The Meaning of Reality

Essays on Existence and Communion, Eros and History

by Christos Yannaras

The collection of articles traces the thought of Christos Yanaras through his long journey in discovering the meaning of existence, communion, eros, and history. It is a cause of immense joy that no fewer than twenty articles of passionate significance and substance have at present been gathered together in this volume under the title The Meaning of Reality.

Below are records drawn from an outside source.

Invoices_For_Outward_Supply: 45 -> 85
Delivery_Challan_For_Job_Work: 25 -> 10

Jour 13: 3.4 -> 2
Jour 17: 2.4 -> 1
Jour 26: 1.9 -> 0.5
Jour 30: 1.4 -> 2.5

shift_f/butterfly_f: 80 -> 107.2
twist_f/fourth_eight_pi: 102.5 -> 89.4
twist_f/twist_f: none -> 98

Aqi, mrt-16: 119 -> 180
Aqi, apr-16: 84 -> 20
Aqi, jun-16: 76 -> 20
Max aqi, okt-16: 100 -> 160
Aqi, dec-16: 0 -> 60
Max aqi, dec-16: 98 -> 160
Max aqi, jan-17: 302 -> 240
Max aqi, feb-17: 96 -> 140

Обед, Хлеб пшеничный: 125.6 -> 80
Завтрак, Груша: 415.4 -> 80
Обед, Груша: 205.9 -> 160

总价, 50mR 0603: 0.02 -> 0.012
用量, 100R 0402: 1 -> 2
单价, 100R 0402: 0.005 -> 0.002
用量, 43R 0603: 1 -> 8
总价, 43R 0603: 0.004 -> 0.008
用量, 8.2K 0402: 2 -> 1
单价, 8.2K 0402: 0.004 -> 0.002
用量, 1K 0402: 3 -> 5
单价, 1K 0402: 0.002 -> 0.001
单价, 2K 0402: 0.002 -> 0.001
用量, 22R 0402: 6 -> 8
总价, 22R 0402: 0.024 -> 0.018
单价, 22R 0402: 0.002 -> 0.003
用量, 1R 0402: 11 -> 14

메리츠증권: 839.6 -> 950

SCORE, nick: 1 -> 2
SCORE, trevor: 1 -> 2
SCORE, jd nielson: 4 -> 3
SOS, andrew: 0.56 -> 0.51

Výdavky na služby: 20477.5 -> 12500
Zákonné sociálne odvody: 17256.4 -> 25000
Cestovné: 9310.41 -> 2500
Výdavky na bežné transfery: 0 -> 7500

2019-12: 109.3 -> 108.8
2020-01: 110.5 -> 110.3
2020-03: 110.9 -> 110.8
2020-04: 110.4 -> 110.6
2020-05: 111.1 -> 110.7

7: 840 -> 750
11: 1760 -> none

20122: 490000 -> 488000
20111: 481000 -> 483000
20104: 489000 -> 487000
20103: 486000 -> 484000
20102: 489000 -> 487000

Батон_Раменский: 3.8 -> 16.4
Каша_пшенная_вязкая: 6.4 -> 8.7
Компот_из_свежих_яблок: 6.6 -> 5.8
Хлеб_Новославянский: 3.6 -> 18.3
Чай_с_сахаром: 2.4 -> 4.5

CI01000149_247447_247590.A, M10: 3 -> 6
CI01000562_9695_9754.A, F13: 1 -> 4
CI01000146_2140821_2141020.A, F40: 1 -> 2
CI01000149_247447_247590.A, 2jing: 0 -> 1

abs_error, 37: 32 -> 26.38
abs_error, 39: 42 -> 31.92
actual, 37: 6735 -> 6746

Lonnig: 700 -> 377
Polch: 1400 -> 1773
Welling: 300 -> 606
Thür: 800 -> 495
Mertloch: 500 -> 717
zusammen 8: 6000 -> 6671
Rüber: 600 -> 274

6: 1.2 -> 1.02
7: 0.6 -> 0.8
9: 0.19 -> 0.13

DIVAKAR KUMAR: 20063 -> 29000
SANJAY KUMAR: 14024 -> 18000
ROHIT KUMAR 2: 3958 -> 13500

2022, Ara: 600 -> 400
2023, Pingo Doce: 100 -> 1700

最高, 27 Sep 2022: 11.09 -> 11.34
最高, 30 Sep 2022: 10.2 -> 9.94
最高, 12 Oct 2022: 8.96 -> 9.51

Yannaras is undoubtedly one of the most significant thinkers of our time. Kallistos Ware once described him as "the most creative and prophetic religious thinker at work in Greece today," while Rowan Williams characterizes him as "one of the most significant Christian philosophers in Europe." His very wide and no less deep education helps him to develop an inimitable blend of philosophy, theology, and social criticism, and to speak in an original way about the traditional and contemporary issues of human existence, as well as the latest challenges of modern empirical science and political engagement. A detailed knowledge of the writings of the Holy Fathers has always been his foundation amidst the labyrinth of modern thought - which is inimately bound up with psychoanalysis, environmental issues, human rights, postmodernism, and pluralism , to mention just a few. Insistence on the primacy, uniqueness, and eternal value of human personality prevails in almost all his works and inspires his own vigorous theological and ecumenical engagement, based on the Orthodox eucharistic and ascetic tradition.